> [Assignment]: Where a line contains the word "Νοσοκομείο", copy that line from the records below.
-- Input follows --
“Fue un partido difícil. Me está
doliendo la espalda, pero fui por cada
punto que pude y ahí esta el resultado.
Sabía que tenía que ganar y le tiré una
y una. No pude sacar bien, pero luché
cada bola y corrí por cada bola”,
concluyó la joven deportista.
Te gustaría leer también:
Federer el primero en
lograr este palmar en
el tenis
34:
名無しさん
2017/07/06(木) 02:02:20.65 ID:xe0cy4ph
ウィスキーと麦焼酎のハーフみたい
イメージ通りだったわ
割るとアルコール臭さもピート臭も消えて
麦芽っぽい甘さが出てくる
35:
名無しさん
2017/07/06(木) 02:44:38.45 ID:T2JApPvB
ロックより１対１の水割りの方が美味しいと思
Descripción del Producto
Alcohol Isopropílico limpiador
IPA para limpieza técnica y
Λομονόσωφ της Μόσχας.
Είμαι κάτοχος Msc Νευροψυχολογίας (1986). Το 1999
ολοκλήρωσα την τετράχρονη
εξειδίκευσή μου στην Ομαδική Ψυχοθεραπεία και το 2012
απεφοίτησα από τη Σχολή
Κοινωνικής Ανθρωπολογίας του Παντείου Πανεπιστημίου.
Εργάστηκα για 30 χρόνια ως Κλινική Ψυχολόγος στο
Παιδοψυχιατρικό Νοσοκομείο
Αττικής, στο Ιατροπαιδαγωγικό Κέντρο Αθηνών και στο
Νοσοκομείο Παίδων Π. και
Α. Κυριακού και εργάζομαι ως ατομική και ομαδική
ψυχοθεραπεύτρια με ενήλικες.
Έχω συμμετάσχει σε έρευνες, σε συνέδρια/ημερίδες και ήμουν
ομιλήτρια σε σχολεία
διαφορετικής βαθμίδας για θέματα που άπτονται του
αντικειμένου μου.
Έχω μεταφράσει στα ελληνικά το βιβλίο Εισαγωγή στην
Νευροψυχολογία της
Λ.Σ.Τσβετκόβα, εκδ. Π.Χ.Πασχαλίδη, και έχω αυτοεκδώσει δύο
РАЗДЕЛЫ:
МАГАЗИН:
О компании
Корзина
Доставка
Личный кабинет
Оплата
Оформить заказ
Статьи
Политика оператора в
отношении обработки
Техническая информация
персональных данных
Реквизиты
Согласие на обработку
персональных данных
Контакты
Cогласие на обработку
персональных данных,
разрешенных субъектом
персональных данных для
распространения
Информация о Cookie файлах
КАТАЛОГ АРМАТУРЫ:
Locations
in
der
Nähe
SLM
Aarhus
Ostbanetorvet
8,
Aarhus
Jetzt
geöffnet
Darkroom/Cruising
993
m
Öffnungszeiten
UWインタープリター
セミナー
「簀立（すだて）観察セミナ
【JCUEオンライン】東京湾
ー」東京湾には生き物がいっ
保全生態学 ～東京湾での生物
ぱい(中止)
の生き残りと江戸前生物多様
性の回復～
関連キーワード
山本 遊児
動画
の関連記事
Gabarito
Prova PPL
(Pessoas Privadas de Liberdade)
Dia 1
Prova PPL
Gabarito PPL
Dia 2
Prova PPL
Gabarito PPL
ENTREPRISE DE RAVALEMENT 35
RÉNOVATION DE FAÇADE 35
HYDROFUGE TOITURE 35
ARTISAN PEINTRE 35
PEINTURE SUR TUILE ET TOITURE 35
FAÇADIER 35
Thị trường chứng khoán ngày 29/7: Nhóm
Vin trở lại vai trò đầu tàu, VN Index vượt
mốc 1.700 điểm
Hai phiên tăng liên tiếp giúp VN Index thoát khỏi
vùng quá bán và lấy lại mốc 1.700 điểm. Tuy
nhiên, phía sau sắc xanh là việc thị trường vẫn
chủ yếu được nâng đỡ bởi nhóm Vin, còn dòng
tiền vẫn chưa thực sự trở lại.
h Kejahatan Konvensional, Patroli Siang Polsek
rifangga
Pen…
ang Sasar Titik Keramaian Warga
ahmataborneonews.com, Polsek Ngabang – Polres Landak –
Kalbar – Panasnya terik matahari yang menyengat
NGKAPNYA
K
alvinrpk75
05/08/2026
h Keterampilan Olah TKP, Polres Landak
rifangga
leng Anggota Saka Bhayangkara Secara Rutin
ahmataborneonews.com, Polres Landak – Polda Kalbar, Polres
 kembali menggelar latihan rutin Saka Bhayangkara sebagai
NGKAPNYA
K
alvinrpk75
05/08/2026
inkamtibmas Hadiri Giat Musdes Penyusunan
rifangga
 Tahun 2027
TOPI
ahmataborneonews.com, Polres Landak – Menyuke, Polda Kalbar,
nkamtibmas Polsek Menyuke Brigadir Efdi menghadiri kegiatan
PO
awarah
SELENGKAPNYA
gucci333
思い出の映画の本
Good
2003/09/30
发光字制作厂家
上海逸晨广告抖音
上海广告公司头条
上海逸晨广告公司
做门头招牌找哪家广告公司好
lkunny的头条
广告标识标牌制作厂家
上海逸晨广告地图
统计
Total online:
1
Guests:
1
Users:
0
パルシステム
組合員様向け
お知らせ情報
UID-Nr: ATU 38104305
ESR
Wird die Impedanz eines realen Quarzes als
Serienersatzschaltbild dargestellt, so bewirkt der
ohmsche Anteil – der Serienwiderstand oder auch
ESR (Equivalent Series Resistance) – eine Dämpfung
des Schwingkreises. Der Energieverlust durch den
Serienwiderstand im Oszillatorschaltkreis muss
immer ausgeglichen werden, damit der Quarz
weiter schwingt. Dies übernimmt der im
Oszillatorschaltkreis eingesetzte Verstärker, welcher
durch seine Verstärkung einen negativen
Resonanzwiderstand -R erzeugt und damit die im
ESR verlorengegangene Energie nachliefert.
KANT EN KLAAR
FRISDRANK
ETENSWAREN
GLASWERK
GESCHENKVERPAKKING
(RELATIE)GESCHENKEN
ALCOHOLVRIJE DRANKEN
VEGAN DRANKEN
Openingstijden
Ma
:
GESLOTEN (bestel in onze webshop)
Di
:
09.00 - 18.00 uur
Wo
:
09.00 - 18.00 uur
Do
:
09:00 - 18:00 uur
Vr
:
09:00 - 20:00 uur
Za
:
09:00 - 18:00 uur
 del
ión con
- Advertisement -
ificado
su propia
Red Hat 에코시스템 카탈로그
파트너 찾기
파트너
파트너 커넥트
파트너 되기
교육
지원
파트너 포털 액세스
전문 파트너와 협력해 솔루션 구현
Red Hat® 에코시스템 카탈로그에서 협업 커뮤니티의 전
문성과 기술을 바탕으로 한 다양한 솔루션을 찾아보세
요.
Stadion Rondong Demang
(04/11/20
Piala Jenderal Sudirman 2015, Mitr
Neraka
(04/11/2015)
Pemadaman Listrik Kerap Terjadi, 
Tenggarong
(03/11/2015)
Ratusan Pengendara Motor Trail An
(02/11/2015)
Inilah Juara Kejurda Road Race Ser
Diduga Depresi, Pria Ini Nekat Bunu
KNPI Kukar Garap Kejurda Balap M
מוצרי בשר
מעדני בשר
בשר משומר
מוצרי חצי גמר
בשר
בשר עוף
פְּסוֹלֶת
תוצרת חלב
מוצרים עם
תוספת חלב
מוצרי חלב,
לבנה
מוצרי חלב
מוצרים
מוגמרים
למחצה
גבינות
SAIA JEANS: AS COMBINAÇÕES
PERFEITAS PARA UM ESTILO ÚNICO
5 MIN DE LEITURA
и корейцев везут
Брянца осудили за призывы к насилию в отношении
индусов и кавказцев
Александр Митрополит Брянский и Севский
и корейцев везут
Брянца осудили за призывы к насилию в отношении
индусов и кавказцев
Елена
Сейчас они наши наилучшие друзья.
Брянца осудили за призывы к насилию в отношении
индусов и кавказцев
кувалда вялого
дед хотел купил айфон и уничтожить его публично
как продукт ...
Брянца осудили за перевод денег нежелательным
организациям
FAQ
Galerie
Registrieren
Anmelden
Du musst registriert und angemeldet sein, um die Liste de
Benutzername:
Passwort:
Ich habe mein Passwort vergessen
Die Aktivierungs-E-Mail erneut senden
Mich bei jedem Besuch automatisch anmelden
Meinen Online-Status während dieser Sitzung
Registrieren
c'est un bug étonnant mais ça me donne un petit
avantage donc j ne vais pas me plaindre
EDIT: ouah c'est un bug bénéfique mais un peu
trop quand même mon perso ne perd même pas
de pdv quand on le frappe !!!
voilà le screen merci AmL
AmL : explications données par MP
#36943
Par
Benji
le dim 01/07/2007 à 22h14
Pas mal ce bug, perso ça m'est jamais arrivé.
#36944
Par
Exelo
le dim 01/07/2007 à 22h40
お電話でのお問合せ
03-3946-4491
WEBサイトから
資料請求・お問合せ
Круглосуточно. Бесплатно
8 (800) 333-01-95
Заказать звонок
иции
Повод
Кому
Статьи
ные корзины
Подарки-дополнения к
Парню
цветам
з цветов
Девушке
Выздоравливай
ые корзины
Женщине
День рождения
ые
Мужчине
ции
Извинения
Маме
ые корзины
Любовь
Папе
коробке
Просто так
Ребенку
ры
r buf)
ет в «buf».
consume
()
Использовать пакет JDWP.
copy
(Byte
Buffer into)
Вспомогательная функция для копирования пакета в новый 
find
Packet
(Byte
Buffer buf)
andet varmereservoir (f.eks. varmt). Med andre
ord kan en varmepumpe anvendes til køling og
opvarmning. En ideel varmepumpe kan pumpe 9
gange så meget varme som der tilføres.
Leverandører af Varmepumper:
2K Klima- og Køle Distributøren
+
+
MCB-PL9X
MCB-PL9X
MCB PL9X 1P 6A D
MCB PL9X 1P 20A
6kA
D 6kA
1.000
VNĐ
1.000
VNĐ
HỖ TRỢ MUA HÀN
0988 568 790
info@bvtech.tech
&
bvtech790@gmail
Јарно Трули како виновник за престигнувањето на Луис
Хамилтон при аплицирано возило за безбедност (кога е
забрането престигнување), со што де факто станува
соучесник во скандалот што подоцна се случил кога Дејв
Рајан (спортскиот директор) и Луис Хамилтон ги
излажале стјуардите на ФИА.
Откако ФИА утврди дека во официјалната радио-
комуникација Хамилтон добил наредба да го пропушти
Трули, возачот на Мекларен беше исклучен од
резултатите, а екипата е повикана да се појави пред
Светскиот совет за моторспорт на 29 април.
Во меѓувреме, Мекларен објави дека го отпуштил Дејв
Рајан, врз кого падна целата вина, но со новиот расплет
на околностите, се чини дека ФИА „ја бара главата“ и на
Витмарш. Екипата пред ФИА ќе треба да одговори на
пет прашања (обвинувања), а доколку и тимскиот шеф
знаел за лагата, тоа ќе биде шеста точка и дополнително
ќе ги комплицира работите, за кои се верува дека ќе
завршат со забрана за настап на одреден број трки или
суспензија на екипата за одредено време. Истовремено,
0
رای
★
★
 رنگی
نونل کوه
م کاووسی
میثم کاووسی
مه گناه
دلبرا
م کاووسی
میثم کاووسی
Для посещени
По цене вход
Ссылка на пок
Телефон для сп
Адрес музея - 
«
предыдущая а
-- Input concluded --
> [Solution]:
Παιδοψυχιατρικό Νοσοκομείο
Νοσοκομείο Παίδων Π. και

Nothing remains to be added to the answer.